So you guys aren't big fans of checks and balances then?

Our founding fathers had several goals, foremost among those goals was to avoid tyranny. In order to do this several different systems were set up to prevent the abuse of power.....

...Checks and balances, or the separation of powers, is based upon the philosophy of Baron de Montesquieau. In this system the government was to be divided into three branches of government, each branch having particular powers....

....Not only does each branch of the government have particular powers each branch has certain powers over the other branchs. This is done to keep them balanced and to prevent one branch form ever gaining too much power.
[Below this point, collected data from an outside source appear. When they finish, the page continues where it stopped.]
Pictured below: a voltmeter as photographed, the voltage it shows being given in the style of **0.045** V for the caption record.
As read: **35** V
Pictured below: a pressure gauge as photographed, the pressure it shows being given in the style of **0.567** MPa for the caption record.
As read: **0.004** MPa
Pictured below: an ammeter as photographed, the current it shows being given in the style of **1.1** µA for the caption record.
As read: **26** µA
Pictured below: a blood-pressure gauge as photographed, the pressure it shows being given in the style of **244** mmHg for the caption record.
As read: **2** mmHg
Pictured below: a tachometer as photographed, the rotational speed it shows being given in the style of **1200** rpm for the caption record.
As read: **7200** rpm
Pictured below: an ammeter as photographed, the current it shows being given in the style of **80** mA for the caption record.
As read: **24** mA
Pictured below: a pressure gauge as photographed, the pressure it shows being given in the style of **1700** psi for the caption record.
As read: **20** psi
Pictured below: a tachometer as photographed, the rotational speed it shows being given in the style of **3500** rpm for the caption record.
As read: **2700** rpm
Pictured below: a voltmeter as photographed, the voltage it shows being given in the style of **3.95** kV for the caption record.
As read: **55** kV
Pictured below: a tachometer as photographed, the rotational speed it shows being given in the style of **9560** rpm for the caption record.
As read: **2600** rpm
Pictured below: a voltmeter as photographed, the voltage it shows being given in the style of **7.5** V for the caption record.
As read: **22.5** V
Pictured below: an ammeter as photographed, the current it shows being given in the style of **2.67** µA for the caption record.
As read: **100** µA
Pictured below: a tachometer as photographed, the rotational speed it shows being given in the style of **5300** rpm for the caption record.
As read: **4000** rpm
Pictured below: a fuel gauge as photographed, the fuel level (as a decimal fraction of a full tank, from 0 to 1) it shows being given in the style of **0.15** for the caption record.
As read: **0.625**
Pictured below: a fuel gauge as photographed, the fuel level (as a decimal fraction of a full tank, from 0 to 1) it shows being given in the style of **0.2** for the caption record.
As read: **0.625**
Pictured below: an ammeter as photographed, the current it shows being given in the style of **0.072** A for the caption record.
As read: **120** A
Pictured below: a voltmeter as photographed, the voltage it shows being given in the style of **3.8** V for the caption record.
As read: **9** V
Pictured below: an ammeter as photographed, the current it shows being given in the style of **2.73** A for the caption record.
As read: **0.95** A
By abusing signing statements the balance and American system of government is corrupted.
 
There is a difference between typical peacetime activities & engaging in a war. The rules are lessened for governmental activities. With Executive Orders, a President can (and has) issued all kinds of (ridiculous & otherwise)orders. Checks & balances are needed. As soon as the people take their government back (this goes much farther back then either Bush) we can reinstitute them.
 
f1avio said:
So you guys aren't big fans of checks and balances then?



By abusing signing statements the balance and American system of government is corrupted.

Remember the late, lamented line item veto? Same thing...
 
Gonz said:
There is a difference between typical peacetime activities & engaging in a war.

Perpetual "war" is the excuse for a lot of unjustified things.

Our homeland is not threatened by Iraq and many of these signing statements are on bills that have nothing to do with defense at all.

Remember the late, lamented line item veto? Same thing...

I completely agree that line item vetoes have been often abused. Both issues should be addressed.